Fireworks, Food and Swim Safety

LITTLE ROCK — With the Fourth of July approaching, now is a good time to learn about firework, food, and swim safety.

Fireworks-related injuries are most common on the Fourth of July. Improper use of fireworks can lead to death and injury, including burns, cuts, and foreign objects in the eye. To prevent injury, keep these safety tips in mind:
Read all labels and instructions before igniting.
A responsible adult should supervise all firework activities.
Use fireworks outdoors in a clear area, away from buildings and vehicles.
Dispose of spent fireworks by wetting them down and placing them in a metal trash can away from any building or flammable materials.

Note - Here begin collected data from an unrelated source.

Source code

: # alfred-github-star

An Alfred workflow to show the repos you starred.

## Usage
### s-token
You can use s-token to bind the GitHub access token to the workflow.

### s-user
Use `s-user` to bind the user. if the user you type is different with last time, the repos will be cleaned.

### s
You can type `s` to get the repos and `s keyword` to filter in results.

Never give fireworks to children.
Never shoot fireworks of any kind near pets.
Obey all local laws regarding the use of fireworks.

Due to a variety of factors, including warmer temperatures, foodborne illness increases in summer. When handling food during the holiday, stay healthy and safe by using these tips:
Use an insulated cooler filled with ice or frozen gel packs when bringing food to a picnic or cookout.

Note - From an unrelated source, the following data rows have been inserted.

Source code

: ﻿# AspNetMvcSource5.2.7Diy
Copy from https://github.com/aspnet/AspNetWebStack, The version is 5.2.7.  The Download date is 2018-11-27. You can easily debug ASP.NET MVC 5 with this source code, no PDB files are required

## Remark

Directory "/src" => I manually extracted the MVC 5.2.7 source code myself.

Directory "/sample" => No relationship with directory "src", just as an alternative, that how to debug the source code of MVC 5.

A full cooler will maintain its cold temperature longer than a partially filled one.
Avoid opening a cooler repeatedly so that your food stays colder longer.
In hot weather (above 90 °F), food should never sit out for more than one hour.

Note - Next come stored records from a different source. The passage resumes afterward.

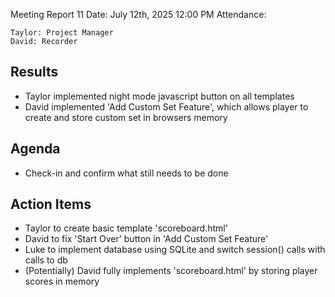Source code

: Meeting Report 11
Date: July 12th, 2025 12:00 PM
Attendance:

	Taylor: Project Manager
	David: Recorder

## Results
- Taylor implemented night mode javascript button on all templates
- David implemented 'Add Custom Set Feature', which allows player to create and store custom set in browsers memory

## Agenda
- Check-in and confirm what still needs to be done

## Action Items
- Taylor to create basic template 'scoreboard.html'
- David to fix 'Start Over' button in 'Add Custom Set Feature'
- Luke to implement database using SQLite and switch session() calls with calls to db
- (Potentially) David fully implements 'scoreboard.html' by storing player scores in memory
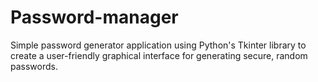 # Password-manager
Simple password generator application using Python's Tkinter library to create a user-friendly graphical interface for generating secure, random passwords.
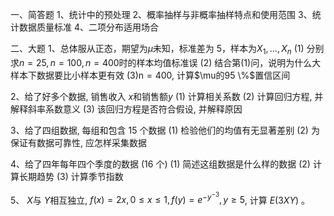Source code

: 一、简答题
 1、统计中的预处理
 2、概率抽样与非概率抽样特点和使用范围
 3、统计数据质量标准
 4、二项分布适用场合
 ​

 二、大题
 1、总体服从正态，期望为$\mu$未知，标准差为 5，样本为$X_1,...,X_n$
 (1) 分别求$n=25, n=100, n=400$时的样本均值标准误
 (2) 结合第(1)问，说明为什么大样本下数据要比小样本更有效
 (3)$\mathrm{n}=400$, 计算$\mu的95 \%$置信区间
 ​

 2、给了好多个数据, 销售收入  $x$和销售额$y$
 (1) 计算相关系数
 (2) 计算回归方程, 并解释斜率系数意义
 (3) 该回归方程是否符合假设, 并解释原因
 ​

 3、给了四组数据, 每组和包含 15 个数据
 (1) 检验他们的均值有无显著差别
 (2) 为保证有数据可靠性, 应怎样采集数据
 ​

 4、给了四年每年四个季度的数据 (16 个)
 (1) 简述这组数据是什么样的数据
 (2) 计算长期趋势
 (3) 计算季节指数
 ​

 5、 $X$与  $Y$相互独立, $f(x)=2 x, 0 \leq x \leq 1, f(y)=e^{-y^{-3}}, y \geq 5$, 计算 $E(3 X Y)$ 。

Serve cold food in small portions, and keep the rest in the cooler.
After cooking meat and poultry on the grill, keep it hot until served – at 140 °F or warmer.
Keep hot food hot by setting it to the side of the grill rack, not directly over the coals where they could overcook.

Lastly, every day in the United States, about ten people die from unintentional drowning. Two of these ten are children aged 14 or younger. Keep these tips in mind, so you and your loved ones can swim safely:
Take part in formal swimming lessons to reduce the risk of drowning among children aged 1 to 4 years old.
Designate a responsible adult to watch young children while swimming or playing in or around water.
Because drowning occurs quickly and quietly, adults should not be involved in any other distracting activity (such as reading, playing cards, talking on the phone, or mowing the lawn) while supervising children, even if lifeguards are present.
Don’t use air-filled or foam toys, such as "water wings", "noodles", or inner-tubes instead of life jackets. These toys are not life jackets and are not designed to keep swimmers safe.
Avoid drinking alcohol before or during swimming, boating, or water skiing.